Axelera on Thursday announced that it closed a $68 million Series B funding round that brings its total raised to $120 million. Contributors to the round include the European Innovation Council Fund, Innovation Industries Strategic Partnership Fund, Invest-NL and Samsung Catalyst Fund.

The new cash will be put toward expanding to new markets ahead of full production of Axelera's flagship Metis AI platform in H2 2024, according to Del Maffeo. Axelera also has an eye on the data center chip market, with preliminary plans to fund R&D of chips aimed at high-performance compute use cases.

"Metis entered in full production in Q2 and will be delivered in volume in Q3," Del Maffeo said. "Axelera AI is now developing a new generation of products for computer vision, large language models and large multimodal models.
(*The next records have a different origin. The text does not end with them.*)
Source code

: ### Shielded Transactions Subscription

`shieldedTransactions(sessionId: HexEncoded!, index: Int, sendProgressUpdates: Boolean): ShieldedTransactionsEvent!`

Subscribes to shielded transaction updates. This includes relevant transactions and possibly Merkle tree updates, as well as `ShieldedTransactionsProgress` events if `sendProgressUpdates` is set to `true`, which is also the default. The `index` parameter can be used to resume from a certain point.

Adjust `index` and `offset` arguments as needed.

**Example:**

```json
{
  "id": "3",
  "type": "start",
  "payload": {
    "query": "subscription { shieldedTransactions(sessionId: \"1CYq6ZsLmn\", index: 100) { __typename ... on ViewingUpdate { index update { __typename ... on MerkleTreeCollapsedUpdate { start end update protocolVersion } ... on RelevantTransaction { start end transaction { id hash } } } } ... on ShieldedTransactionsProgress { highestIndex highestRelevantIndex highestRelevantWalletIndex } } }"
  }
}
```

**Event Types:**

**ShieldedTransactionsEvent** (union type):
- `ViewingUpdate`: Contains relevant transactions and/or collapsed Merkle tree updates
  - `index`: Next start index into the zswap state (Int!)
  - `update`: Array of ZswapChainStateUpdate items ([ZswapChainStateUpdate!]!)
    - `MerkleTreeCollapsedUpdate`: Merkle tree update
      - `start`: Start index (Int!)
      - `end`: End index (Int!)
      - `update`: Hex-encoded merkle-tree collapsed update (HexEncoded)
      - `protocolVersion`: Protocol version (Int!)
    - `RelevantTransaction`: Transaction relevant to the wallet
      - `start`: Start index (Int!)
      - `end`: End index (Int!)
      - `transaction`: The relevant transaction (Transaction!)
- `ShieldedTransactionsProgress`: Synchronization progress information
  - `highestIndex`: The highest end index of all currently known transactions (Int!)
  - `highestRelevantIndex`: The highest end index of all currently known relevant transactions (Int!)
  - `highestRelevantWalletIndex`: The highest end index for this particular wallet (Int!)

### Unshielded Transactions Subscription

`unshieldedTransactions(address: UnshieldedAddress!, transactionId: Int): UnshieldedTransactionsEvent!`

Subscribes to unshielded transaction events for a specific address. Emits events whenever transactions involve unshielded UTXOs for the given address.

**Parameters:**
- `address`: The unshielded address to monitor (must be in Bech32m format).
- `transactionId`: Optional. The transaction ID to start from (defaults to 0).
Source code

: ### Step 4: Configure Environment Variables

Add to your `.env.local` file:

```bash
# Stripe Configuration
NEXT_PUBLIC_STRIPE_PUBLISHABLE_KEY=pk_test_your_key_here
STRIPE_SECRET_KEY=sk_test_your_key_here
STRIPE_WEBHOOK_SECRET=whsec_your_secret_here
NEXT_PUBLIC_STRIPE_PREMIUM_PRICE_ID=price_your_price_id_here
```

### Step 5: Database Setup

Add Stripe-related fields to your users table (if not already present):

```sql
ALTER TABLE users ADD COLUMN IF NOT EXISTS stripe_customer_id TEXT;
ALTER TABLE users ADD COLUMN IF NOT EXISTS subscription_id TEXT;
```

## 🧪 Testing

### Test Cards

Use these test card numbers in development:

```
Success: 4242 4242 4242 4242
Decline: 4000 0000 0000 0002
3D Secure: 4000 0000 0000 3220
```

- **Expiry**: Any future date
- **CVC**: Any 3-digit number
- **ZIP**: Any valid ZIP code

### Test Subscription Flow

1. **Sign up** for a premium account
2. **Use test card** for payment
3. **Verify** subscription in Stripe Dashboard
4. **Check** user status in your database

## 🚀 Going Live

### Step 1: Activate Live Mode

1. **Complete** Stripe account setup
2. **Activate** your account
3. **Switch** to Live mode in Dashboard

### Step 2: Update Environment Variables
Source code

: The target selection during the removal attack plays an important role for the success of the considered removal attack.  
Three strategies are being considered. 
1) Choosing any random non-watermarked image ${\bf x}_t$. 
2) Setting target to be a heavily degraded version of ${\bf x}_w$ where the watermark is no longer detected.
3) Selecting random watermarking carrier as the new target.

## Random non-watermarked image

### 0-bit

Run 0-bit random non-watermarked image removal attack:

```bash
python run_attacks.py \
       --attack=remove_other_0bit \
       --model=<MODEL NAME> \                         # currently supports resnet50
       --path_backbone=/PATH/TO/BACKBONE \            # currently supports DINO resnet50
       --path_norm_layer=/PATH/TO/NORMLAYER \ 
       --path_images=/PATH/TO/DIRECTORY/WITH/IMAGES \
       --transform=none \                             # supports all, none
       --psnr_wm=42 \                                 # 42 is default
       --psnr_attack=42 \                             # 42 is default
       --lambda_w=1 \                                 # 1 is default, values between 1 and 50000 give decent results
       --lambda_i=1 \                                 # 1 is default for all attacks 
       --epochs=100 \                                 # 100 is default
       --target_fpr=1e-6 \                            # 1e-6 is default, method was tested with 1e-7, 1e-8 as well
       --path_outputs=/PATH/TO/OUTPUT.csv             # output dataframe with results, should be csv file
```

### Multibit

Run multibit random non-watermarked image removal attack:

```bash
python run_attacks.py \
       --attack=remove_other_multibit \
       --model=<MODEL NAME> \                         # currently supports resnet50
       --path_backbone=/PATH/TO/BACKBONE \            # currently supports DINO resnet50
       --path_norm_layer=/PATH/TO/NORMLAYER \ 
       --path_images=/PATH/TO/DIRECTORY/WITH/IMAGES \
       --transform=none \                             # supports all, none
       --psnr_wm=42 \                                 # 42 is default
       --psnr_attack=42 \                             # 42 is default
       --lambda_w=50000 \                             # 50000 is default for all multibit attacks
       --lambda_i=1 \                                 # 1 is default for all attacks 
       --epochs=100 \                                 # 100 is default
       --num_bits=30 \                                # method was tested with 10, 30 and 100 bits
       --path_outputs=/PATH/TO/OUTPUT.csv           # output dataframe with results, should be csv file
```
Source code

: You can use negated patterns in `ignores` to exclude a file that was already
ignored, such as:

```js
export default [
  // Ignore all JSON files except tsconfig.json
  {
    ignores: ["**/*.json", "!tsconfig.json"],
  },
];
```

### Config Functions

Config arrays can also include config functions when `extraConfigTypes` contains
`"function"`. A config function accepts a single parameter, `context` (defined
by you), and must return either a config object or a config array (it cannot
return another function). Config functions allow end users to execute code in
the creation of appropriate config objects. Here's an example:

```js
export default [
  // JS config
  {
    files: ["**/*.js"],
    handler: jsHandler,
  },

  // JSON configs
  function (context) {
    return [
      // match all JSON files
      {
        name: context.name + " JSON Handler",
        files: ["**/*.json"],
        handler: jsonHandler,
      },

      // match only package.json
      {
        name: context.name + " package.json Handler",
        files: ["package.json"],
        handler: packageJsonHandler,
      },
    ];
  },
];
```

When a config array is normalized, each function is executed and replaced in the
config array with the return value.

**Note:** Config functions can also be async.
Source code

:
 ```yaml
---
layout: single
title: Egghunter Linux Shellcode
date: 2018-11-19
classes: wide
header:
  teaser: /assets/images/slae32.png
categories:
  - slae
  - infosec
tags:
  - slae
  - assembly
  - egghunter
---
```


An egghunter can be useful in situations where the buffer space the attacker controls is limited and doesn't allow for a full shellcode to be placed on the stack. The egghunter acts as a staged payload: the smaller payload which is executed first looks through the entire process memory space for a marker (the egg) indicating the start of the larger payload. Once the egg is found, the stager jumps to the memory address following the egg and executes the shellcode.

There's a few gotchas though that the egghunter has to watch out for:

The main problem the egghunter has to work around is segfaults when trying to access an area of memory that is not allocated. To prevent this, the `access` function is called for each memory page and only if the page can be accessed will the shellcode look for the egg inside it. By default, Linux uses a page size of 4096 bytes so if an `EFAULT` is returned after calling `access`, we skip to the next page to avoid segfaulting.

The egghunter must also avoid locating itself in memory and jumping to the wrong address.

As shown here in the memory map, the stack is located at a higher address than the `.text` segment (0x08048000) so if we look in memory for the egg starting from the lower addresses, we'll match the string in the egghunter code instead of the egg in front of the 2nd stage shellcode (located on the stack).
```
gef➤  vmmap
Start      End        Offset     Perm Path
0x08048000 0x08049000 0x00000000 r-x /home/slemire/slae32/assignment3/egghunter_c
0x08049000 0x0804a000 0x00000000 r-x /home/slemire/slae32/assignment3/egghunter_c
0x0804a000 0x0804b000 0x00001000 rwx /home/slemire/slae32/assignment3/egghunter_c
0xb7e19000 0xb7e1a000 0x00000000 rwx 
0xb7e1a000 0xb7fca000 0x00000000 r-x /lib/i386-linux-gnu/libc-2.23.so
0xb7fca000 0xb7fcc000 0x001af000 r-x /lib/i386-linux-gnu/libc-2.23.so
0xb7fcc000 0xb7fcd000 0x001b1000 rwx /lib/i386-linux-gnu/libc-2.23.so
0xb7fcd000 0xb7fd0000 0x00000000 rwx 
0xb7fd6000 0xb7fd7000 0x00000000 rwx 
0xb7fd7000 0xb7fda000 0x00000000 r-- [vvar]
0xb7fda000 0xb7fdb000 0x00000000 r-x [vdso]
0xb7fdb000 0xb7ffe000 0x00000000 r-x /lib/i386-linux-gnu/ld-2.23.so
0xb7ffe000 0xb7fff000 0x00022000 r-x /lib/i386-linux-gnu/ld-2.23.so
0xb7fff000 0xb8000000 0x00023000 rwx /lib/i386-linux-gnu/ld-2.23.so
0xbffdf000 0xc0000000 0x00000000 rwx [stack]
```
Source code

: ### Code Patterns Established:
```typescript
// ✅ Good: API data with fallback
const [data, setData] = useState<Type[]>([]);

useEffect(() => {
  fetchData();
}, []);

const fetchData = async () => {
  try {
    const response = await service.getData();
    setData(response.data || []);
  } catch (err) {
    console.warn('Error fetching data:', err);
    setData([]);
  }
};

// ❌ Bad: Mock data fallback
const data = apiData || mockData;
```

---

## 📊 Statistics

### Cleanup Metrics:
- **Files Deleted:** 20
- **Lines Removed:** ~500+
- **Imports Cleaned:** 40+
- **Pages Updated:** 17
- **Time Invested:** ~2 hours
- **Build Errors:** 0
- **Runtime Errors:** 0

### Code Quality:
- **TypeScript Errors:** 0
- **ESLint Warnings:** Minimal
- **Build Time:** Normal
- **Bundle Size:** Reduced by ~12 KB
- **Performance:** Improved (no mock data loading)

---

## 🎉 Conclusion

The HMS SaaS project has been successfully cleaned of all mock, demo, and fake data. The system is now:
This new product family will be unveiled later this year and enter in full production in 2025."

The challenge will be shipping its AI chips at scale — and competing against countless others in the AI chip race. Many rivals have formidable backing; a Crunchbase report from June finds that VC-backed chip startups have raised nearly $5.3 billion in just 175 deals so far this year.

The reward could be substantial, however. According to Statista and data, the AI chip market might gross as much as $67 billion in revenue by 2027. Axelera has little chance of unseating entrenched vendors like Nvidia anytime soon, if ever. (Nvidia has an estimated 70% to 95% share of the AI chip market, per Mizuho Securities.) But nabbing even a fraction of the market would be a meaningful win.

"The funding supports our mission to democratize access to AI, from the edge to the cloud," Del Maffeo said, adding that Axelera has "tens" of enterprise customers. "By expanding our product lines beyond the edge computing market, we are able to address industry challenges in AI inference and support current and future AI processing needs."